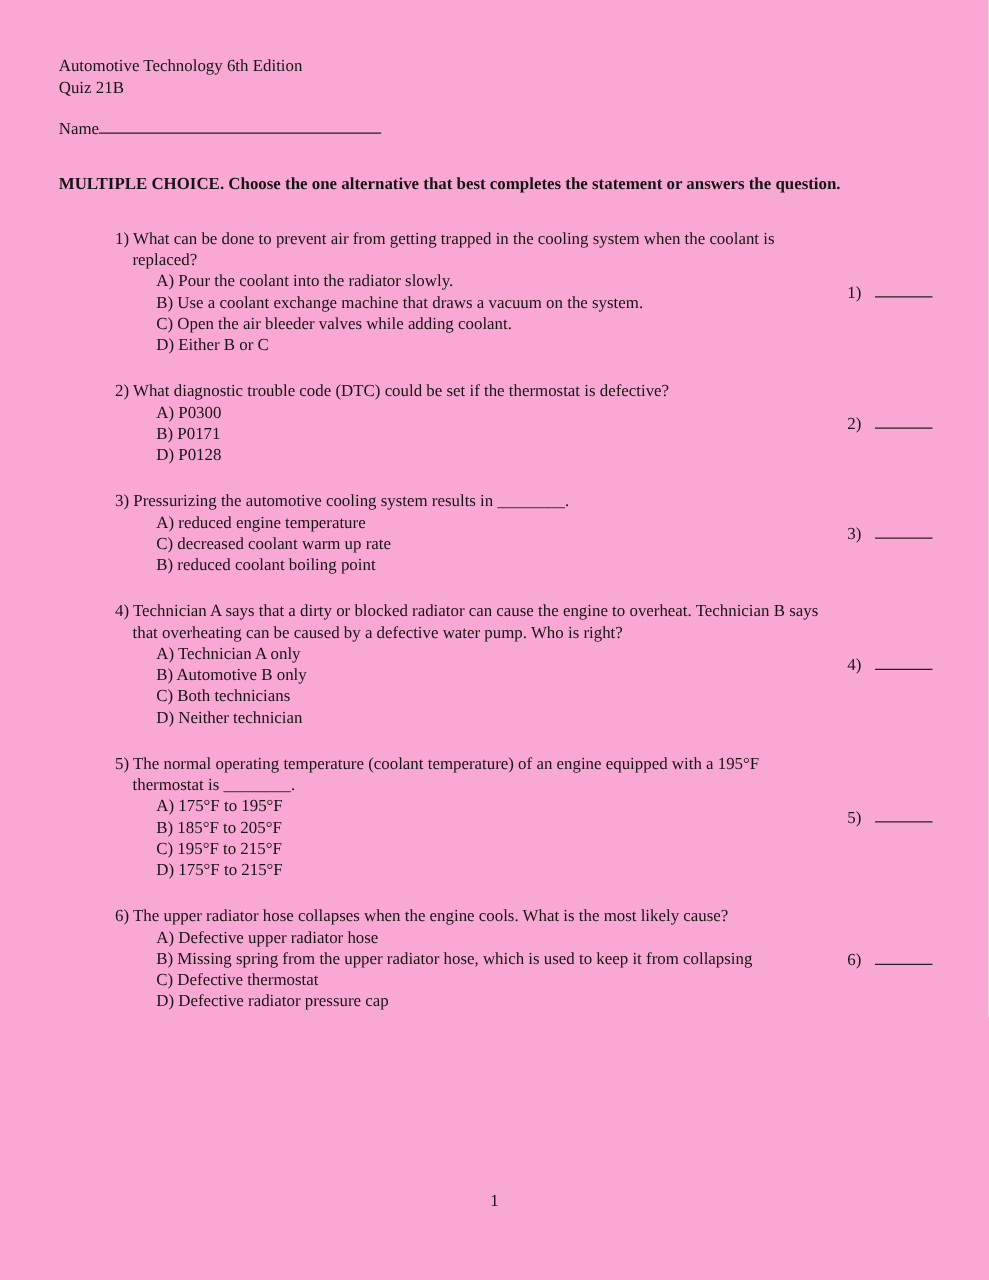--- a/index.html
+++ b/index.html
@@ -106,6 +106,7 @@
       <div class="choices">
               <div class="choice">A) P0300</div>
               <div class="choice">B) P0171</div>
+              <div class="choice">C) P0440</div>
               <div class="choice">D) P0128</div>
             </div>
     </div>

• Work instructions:
What lines of the data contain the string "class"? List them.

• Expected answer:
       <div class="choices">
               <div class="choice">A) P0300</div>
               <div class="choice">B) P0171</div>
+              <div class="choice">C) P0440</div>
               <div class="choice">D) P0128</div>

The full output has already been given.